EXERCISE MATERIALS:
· · · ·

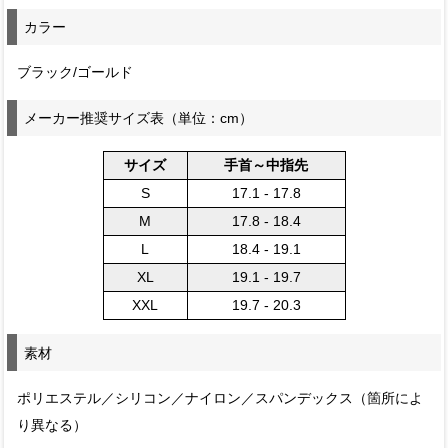
カラー
ブラック/ゴールド
メーカー推奨サイズ表（単位：cm）
サイズ
手首～中指先
S
17.1 - 17.8
M
17.8 - 18.4
L
18.4 - 19.1
XL
19.1 - 19.7
XXL
19.7 - 20.3
素材
ポリエステル／シリコン／ナイロン／スパンデックス（箇所によ
り異なる）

· · · ·

Reproduce the material in full, word for word, and omit the pictures.

カラー
ブラック/ゴールド
メーカー推奨サイズ表（単位：cm）
サイズ
手首～中指先
S
17.1 - 17.8
M
17.8 - 18.4
L
18.4 - 19.1
XL
19.1 - 19.7
XXL
19.7 - 20.3
素材
ポリエステル／シリコン／ナイロン／スパンデックス（箇所によ
り異なる）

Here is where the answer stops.